How to use (1-4 will be done by enabling 'cirrussearch' role in MediaWiki-Vagrant). We should probably include this all in MediaWiki-Vagrant, either by default as part of Flow or as an optional role (flow-search?)

  1. Install ElasticSearch, version >=1.4 (if your MediaWiki-Vagrant doesn't yet have it, see update instructions in Matt's comment on PS12 here: https://gerrit.wikimedia.org/r/#/c/184404/)
  2. Install Extension:Elastica
  3. Install Extension:CirrusSearch
  4. Configure connection to ES (if different from the default 'localhost'): $wgFlowSearchServers = array( 'searchserver' );
  5. Flow & ES should now be in touch
  6. In CLI, run: php maintenance/FlowSearchConfig.php: this will prepare the search index. If you are using MediaWiki-Vagrant, you need to use vagrant ssh go to the /vagrant/mediawiki/extensions/Flow folder and run the script within the shell.
  7. (You could add any of the many options to that script, if you're looking to try out a particular piece)
  8. Should you, for some reason, need to quickly rebuild your index from scratch, kill it with curl -XDELETE http://localhost:9200/\*_flow\* (adjust the url as needed) and re-run these steps

Figure out how to deploy Flow search[edit]

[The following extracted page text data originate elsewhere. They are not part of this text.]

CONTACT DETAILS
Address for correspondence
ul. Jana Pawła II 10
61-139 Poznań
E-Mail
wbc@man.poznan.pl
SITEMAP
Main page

Index & search Flow data[edit]

Patch: https://gerrit.wikimedia.org/r/#/c/126996/

Index Flow data in ES[edit]

How to use

You should look at #Make_ES_configuration_management_maintenance_script, which has more detailed instructions to also properly configure the search index.

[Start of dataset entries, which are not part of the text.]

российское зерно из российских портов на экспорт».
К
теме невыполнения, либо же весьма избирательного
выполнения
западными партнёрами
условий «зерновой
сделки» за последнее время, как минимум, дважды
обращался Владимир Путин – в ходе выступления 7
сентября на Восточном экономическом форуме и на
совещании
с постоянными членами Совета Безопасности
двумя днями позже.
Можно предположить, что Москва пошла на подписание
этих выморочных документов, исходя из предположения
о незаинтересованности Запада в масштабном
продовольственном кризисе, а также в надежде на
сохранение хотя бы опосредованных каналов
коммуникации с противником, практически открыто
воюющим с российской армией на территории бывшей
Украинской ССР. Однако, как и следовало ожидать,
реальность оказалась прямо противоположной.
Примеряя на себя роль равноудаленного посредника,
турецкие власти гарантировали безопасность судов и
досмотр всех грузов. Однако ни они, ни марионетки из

  1. Do steps from #Make_ES_configuration_management_maintenance_script
  2. In CLI, run: php maintenance/FlowFixWorkflowLastUpdateTimestamp.php (to ensure workflow_last_update_timestamps are correct; may not be needed)
  3. In CLI, run: php maintenance/FlowForceSearchIndex.php
  4. Flow data should be indexing, hopefully

Search indexed Flow data[edit]

How to use

  1. See below, API endpoint is in place already ;)

Search API endpoint[edit]

How to use

  1. Do steps from #Index_Flow_data_in_ES
  2. Set $wgFlowSearchEnabled = true;
  3. Add 'script.disable_dynamic: false' to your elasticsearch.yml (we're adding dynamic code to figure out the total amount of matching terms)
  4. Do an API call, e.g.: http://mediawiki.dev/api.php?page=Main_Page&action=flow&submodule=search&qterm=test
  5. See search results!

Search front-end[edit]

For mockups, see Phabricator task.

There is a patch with a very barebones GUI - it's linked to in the Phabricator task.